37 OECD ülkesi içinde matematikte Türkiye'nin 33'üncü sırada yer aldığını ifade eden Pekkan, "Okullarda, müfredat çok yoğun. Kesirler ortaokul müfredatının yüzde 30'unu alıyor. 6'ncı, 7'nci ve 8'inci sınıfta yoğun olarak işleniyor. Öğretmen her sınıfa anlatırken konuları yetiştirme telaşına düşüyor. Çocuklar öğrenemeden üst sınıflara geçiyor. Konuyu 6'ncı sınıfta anlamayan çocuk, 7'nci sınıfta da çözemiyor ve matematikten de soğuyor" tespitinde bulundu.
"Öğrenci sormuyor, konuşmuyor ve hiç risk almıyor"
Yurt dışında ve Türkiye'de matematik öğretiminde en temel problemin, ‘matematik kesindir, doğrudur' yaklaşımından kaynaklandığını anlatan Pekkan, “Öğrenci bu nedenle sormuyor, konuşmuyor ve hiç risk almıyor.

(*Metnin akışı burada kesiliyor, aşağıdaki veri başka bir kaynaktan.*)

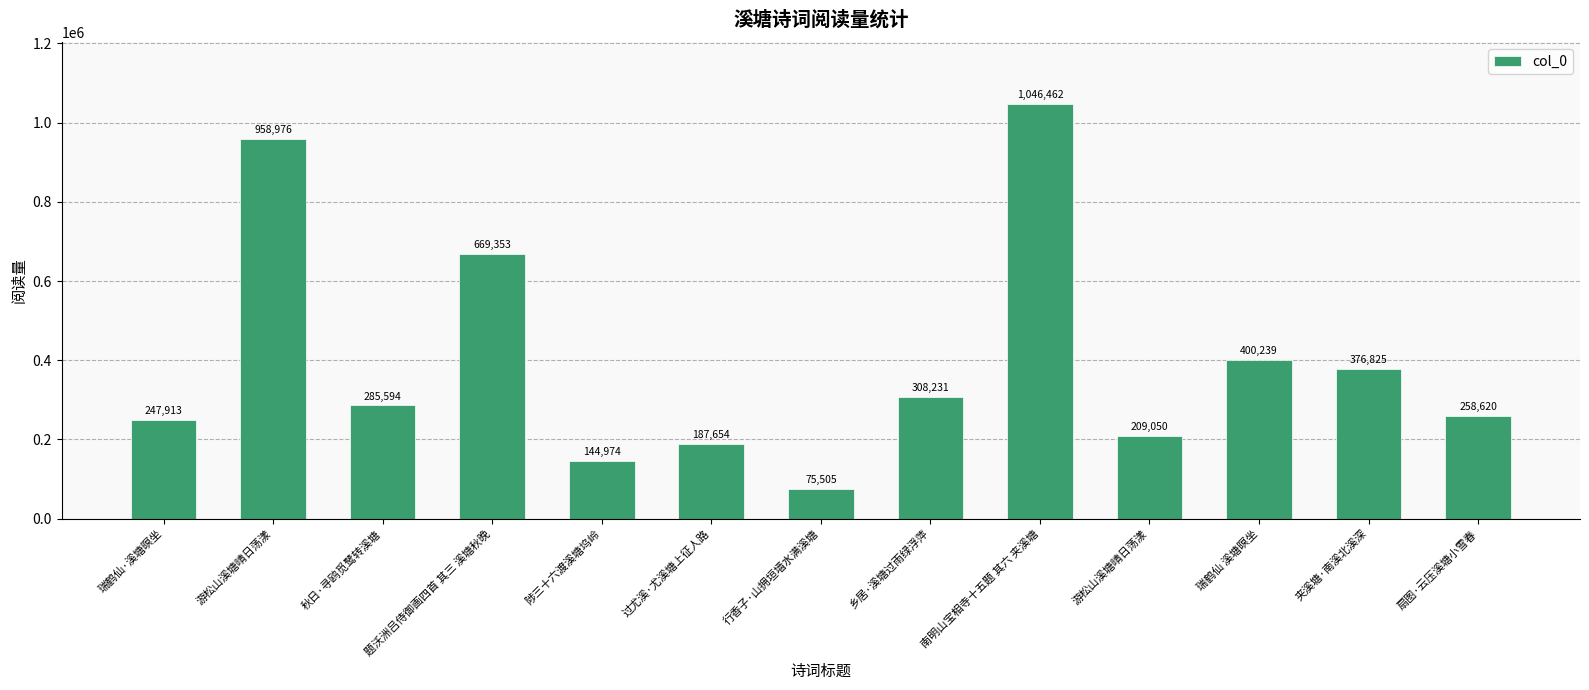

What is the sum of the values at 南明山宝相寺十五题 其六 夹溪塘 and 题沃洲吕侍御画四首 其三 溪塘秋晚?

1715815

Matematik, insanın ürettiği tartışılabilir ortak bir dildir. Okul matematiğindeki sembolleri de her çocuk kendisi yapılandırabilir. Türkiye, ‘Matematik Bilmeme' sorunu yaşıyor. Üniversite sınavında tam net yapılsa da, bu çok iyi matematik bildiği anlamına gelmiyor. Test Sistemi, öğrenmeden uzaklaştırıyor” dedi.